I have already outlined a number of actions we are taking to ensure that only those who are disabled actually receive benefits. We are also working to help those who remain disabled enter the workforce.

For example, within the next few months, we will have the results of important reports that will help us better understand the reasons for the growth in the prngram and the best ways to deal with that growth. For instance, I have already mentioned the work being done by the commission on the Evaluation of Disability in Children. Also, at the request of the House Committee on Ways and Means, the National Academy of Social Insurance has convened a Disability Policy Panel which is currently examining the interrelationship of income support policy and employment of people with disabilities. More specifically, the panel has been asked to review the definition of disability and its effect on employment and receipt of benefits.

I believe we need to have the information all of these groups will provide in order to make informed decisions about the future of the disability programs. For, when we talk about changes in the SSDI and SSI programs, we must consider the importance of those programs to millions of Americans, and to American society as a whole--nearly a million beneficiaries receive SSDI and SSI benefits each year.

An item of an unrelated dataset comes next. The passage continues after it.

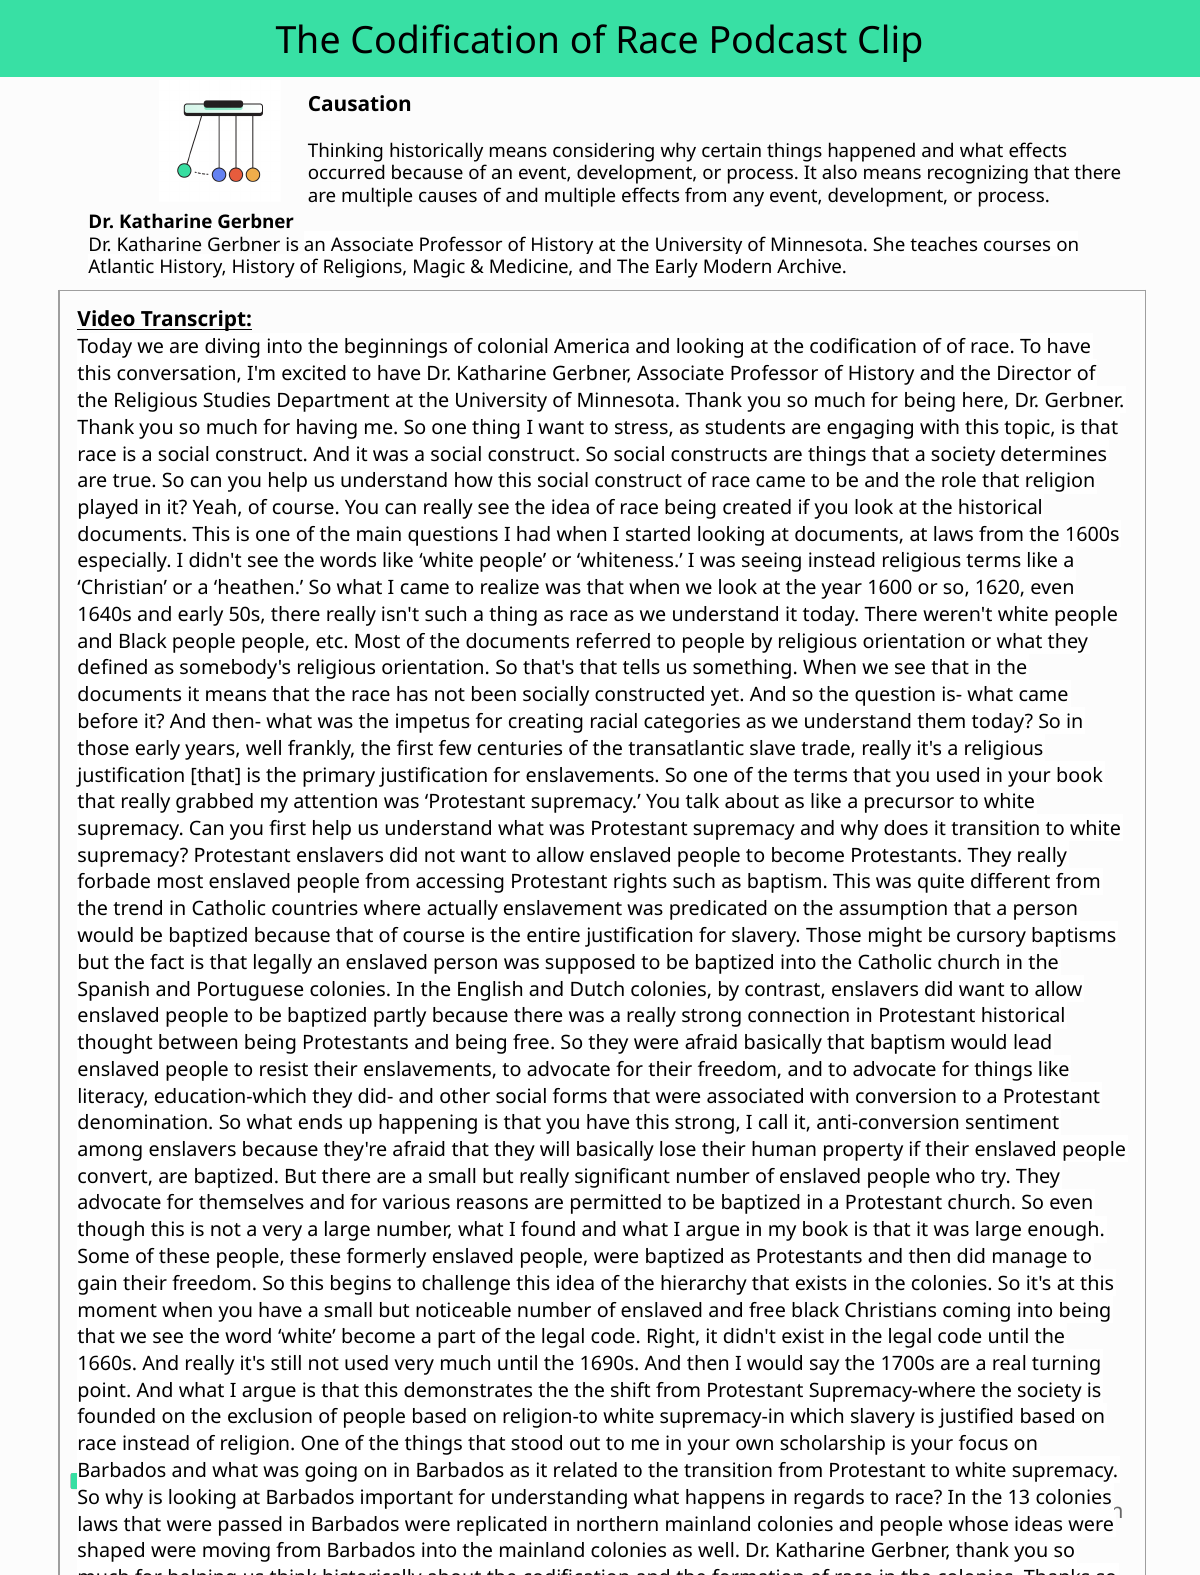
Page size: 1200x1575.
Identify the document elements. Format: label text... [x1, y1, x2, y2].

Therefore, it is critical that we maintain appropriate support for children with disabilities and move cautiously in recommending changes to the SSDI and SSI programs, so we do not hurt the programs and the millions of Americans who depend upon them.


In closing, Mr. Chairman, let me stress that, while there are indications that the situation may be improving somewhat, the Administration remains concerned about the growth in the disability programs. That is one reason we have undertaken major initiatives to improve the CDR process, and to help disabled individuals become productive members of the workforce. We are, of course, also working hard to implement new rules for drug addicts and alcoholics, as required by legislation enacted last year.

One of the most fundamental requirements in controlling program growth is to have an understanding of the factors underlying that growth. To that end, the Lewin-VHI research project begun in 1993--which will be completed a few months from now--will help us better identify and quantify those factors. Moreover, it should help us determine whether this recent growth represents a temporary phenomenon, or a longer-term trend.


We look forward to working with you, Mr.Chairman, to determine what changes need to be made in the SSDI and SSI disability programs.